Aujourd'hui, je remets le couvert dans la catégorie roman historique signé Patrice Quélard, genre littéraire dans lequel je ne me plonge que très rarement. Autant dire que malgré moi, mon regard n'en est souvent que plus intransigeant et cela tient au fait que le roman consiste déjà en soi, à mon avis, en un exercice technique élaboré, et l'intégration d'une coloration historique avec tout ce que cela comporte de rigueur et de maitrise d'éléments factuels n'enlève certainement rien à sa complexité. Disputatio, premier volet de la trilogie CATHARSIS, est un ouvrage de très bonne facture revenant sur la tragédie cathare, un chapitre de l'Histoire française avec lequel je n'étais vraiment pas familiarisée (honte à moi, mais mieux vaut tard que jamais).
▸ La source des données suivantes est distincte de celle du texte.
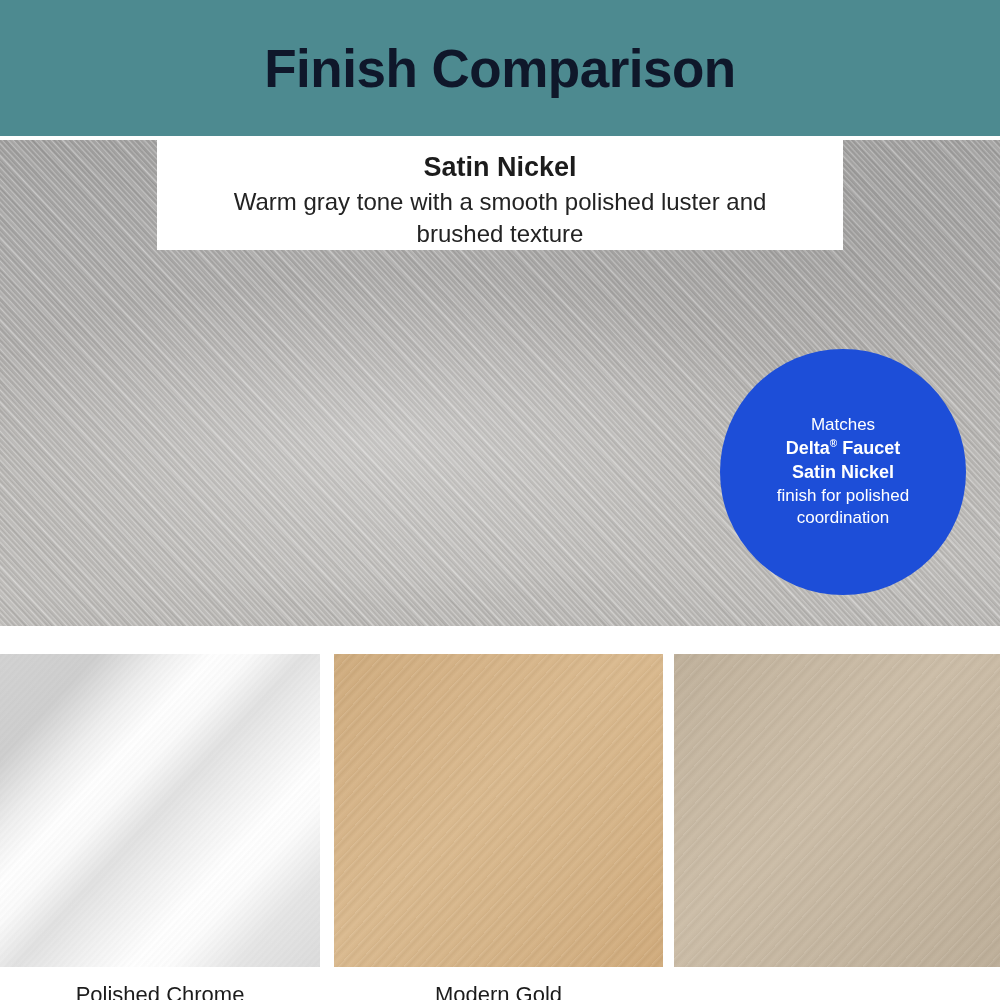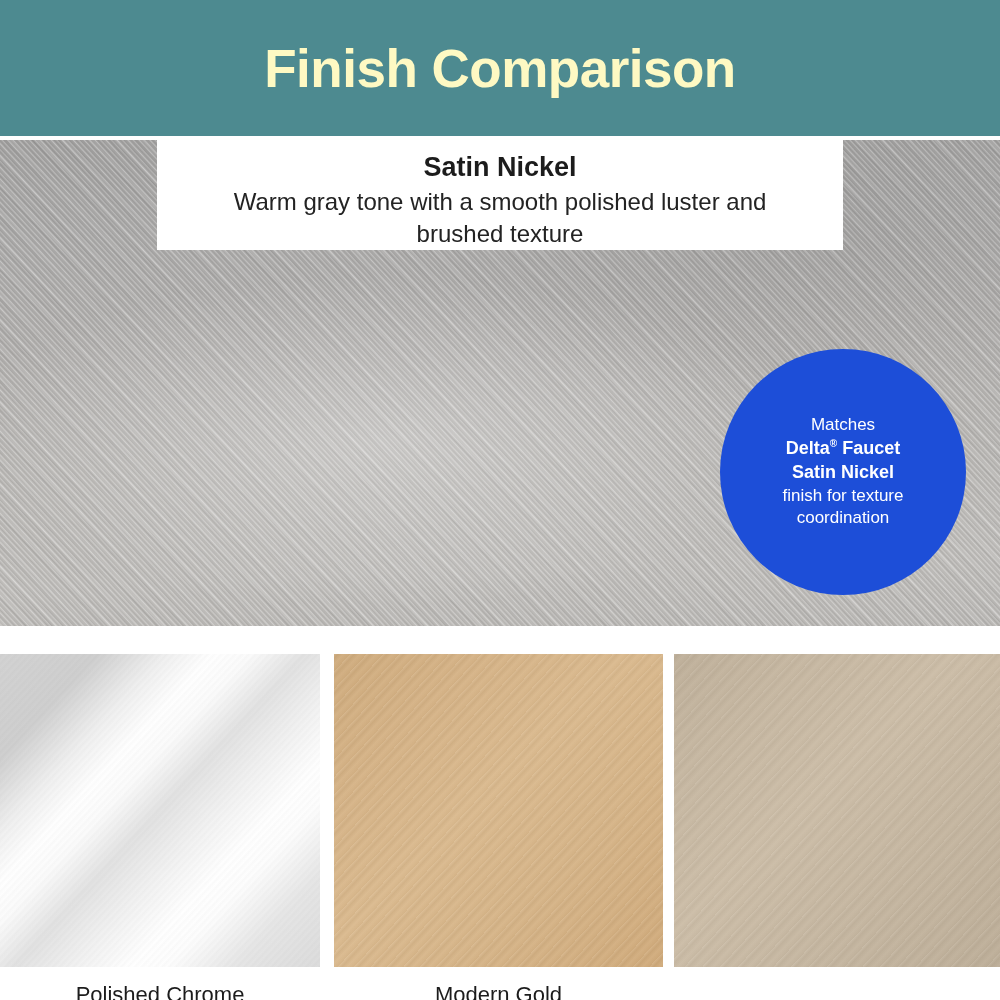"Finish Comparison" .header-title { color: #fef9c3 -> #0f172a }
En ce début de XIIIe siècle, l'hérésie cathare gagne du terrain en Occitanie. Pour la contrer, les légats du pape n'hésitent pas à disputer le terrain aux 'bons chrétiens', ministres du culte hérétique, qui ont bien souvent la faveur du peuple. Cet affrontement se déroule d'abord sur le terrain idéologique, et les joutes restent essentiellement verbales... Mais pour combien de temps encore ? Au même moment, à Toulouse, le marchand Jean Taillefer et sa fille Poncia mènent une lutte beaucoup plus prosaïque : ils veulent le monopole sur la draperie de luxe. Les destins de plusieurs témoins et acteurs de cette époque troublée s'entrecroisent, se mêlant à l'histoire de certains des célèbres protagonistes de l'inexorable tragédie qui a déjà commencé à se nouer.
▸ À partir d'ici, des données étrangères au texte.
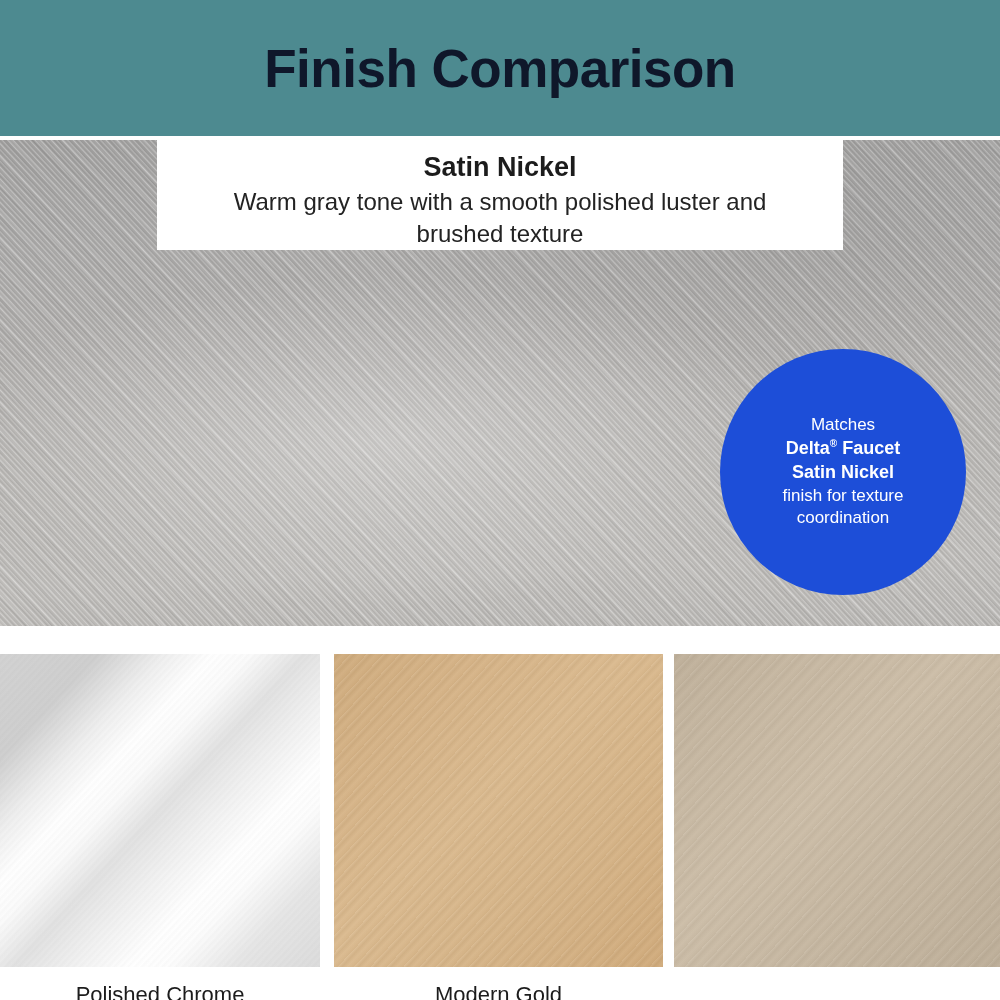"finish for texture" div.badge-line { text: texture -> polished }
Oeuvre historique, absolument, puisque propulsant le lecteur à l'aube du XIIIème siècle, en Occitanie, en plein coeur d'un débat, voire d'une rixe, théologique opposant cathares, considérés comme hérétiques, et l'Eglise catholique romaine qui commence à cristalliser bon nombre de mécontentements et à compter dans ses rangs quelques détracteurs. L'auteur tente, avec une langue soignée et fluide d'appréhender les tenants et aboutissants de ce nouveau courant et d'en faire le portrait le plus fidèle au lecteur bien souvent novice, suivant avec application sa progression.


Mais Disputatio ne se contente pas de se travestir en simple récit, la dimension romanesque joue un rôle central dans l'ouvrage, dans sa dynamique, en ce qu'elle permet au lectorat, peu téméraire ou dissipé, de se projeter en pareil terre disputée, de trembler à l'idée d'une mauvaise rencontre à la lisière d'un bois ou encore de monter à la tribune en prenant la pleine mesure des arguments de chacun, et surtout, de ne pas se noyer dans un vocabulaire inédit et peu familier ou un simple enchainement de faits où il est tâche bien mal aisée que d'identifier chacun des protagonistes, tous arborant des patronymes similaires.


Disputatio est un roman séquencé, j'entends ici que nous suivons le parcours de différents personnages - d'une primitivité et férocité redoutables à bien des égards - et ce, simultanément : tantôt le chemin de croix (sans mauvais jeu de mots) de représentants catholiques partis à la reconquête du peuple, tantôt les péripéties de la famille Taillefer, propriétaire d'une draperie de luxe (avec en tête d'affiche, j'ai nommée la fille, Poncia et ses écarts) ; en passant par celui de routiers malfamés mandatés pour servir les bas instincts de quelque seigneur mal intentionné.


De cette lecture, je ressors encore avec cette problématique des rapports étroits qu'entretiennent Pourvoir et Religion, a fortiori de ses accapareurs, cette dernière étant par essence pourtant dépourvue de toute ambition de cette nature. Je me suis également considérablement enrichie et ai le sentiment de m'être appropriée un peu de notre histoire et de ne pas avoir seulement survolé la thématique.